Below are records; reproduce exactly the lines from the one that has "42: (422, 87, 2.22)" through the one that has "57: (454, 123, 2.07)", ends included, and nothing more.

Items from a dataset
----
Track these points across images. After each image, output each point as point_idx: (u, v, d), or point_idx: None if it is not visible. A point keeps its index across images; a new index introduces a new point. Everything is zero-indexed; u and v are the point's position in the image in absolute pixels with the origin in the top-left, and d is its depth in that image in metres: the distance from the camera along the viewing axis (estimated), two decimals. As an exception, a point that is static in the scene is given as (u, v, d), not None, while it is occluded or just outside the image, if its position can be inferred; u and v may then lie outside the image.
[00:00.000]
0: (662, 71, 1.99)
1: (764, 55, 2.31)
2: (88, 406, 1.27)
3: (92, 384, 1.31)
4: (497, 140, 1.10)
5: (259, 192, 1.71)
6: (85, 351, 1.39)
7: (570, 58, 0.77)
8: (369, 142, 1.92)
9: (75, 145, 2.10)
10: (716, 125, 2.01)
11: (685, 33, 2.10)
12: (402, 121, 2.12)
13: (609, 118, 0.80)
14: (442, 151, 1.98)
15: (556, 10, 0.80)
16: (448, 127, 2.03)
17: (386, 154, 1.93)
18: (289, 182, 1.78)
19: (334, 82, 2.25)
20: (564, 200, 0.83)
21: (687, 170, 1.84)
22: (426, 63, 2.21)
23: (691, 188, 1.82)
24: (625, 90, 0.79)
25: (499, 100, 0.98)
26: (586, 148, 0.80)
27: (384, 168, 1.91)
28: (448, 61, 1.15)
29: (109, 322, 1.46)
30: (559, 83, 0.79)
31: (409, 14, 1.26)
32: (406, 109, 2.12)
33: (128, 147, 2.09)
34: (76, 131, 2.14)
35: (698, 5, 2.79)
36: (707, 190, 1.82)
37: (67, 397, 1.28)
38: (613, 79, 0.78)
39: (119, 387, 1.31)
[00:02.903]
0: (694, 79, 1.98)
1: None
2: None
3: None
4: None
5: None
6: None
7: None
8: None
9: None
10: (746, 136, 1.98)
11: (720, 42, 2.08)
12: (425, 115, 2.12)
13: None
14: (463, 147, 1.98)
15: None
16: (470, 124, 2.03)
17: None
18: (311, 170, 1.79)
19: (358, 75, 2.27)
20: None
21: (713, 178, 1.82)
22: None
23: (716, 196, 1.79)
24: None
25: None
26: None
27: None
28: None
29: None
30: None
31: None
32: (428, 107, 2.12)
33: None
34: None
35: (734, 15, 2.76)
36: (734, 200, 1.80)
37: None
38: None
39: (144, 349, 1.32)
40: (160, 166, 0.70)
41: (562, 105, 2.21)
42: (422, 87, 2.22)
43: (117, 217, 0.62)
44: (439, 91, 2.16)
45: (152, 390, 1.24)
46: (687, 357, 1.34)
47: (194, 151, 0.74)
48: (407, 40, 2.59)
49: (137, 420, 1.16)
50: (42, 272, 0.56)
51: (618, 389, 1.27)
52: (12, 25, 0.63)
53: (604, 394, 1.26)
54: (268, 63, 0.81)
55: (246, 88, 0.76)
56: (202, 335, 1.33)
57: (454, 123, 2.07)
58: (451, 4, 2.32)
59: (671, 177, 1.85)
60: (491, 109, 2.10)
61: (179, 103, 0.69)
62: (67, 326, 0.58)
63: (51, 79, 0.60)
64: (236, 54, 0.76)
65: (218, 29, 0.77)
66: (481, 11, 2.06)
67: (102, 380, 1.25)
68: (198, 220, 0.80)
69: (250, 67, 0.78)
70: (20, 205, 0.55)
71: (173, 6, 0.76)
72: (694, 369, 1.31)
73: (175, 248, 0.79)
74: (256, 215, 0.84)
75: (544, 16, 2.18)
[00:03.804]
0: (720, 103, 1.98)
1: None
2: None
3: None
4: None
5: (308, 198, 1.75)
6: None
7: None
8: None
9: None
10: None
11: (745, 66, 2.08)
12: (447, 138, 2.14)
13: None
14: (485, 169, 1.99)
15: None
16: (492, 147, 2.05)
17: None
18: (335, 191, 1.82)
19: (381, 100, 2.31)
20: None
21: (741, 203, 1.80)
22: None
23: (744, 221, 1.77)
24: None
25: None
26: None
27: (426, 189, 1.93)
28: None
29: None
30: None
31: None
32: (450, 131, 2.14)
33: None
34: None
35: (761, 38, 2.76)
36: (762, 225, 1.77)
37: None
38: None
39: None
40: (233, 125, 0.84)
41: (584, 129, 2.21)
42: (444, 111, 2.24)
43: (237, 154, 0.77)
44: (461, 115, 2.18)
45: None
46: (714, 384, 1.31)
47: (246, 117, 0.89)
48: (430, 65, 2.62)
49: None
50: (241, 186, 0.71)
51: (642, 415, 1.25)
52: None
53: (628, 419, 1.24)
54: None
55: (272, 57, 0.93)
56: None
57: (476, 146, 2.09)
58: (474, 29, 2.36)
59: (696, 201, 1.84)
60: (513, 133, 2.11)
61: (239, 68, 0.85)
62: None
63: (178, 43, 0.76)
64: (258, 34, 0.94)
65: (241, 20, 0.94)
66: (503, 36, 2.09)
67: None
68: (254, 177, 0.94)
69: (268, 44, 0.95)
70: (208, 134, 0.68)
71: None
----
TASK RESPONSE |
42: (422, 87, 2.22)
43: (117, 217, 0.62)
44: (439, 91, 2.16)
45: (152, 390, 1.24)
46: (687, 357, 1.34)
47: (194, 151, 0.74)
48: (407, 40, 2.59)
49: (137, 420, 1.16)
50: (42, 272, 0.56)
51: (618, 389, 1.27)
52: (12, 25, 0.63)
53: (604, 394, 1.26)
54: (268, 63, 0.81)
55: (246, 88, 0.76)
56: (202, 335, 1.33)
57: (454, 123, 2.07)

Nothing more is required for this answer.